◆ **EXERCISE**
Reduce the material below to its lines containing "disclosed".

WORKING DATA START

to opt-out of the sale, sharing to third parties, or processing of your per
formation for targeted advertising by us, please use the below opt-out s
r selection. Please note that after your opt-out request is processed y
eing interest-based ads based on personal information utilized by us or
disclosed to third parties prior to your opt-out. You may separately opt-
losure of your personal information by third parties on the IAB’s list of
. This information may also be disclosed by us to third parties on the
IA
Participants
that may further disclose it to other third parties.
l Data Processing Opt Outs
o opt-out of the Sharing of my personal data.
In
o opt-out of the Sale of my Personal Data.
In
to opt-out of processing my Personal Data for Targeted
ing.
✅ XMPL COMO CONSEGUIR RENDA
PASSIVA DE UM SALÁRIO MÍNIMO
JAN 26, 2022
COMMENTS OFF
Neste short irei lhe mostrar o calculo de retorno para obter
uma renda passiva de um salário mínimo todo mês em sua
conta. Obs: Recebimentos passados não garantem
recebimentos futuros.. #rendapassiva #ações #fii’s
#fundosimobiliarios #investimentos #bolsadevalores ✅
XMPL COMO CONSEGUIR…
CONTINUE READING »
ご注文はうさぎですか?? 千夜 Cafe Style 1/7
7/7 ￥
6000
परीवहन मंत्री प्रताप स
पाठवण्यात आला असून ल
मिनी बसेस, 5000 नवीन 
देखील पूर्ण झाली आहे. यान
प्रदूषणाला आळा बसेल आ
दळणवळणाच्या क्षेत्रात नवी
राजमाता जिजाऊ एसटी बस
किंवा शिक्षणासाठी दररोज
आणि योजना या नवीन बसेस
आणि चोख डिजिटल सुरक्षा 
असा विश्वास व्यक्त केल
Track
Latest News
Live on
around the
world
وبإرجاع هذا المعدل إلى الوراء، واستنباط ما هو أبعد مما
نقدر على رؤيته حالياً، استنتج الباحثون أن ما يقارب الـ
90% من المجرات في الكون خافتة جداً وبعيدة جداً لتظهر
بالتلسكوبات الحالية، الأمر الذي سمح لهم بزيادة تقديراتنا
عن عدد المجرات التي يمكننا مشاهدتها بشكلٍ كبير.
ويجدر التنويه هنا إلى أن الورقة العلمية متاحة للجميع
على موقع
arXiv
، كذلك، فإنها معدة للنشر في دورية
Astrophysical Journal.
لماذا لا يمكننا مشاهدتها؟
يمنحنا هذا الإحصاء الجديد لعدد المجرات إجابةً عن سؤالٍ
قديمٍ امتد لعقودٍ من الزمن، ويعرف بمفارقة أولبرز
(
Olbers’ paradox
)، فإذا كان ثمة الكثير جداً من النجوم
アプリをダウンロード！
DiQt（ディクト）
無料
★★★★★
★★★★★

WORKING DATA END

◆ **OUTPUT OF THE TASK**
disclosed to third parties prior to your opt-out. You may separately opt-
. This information may also be disclosed by us to third parties on the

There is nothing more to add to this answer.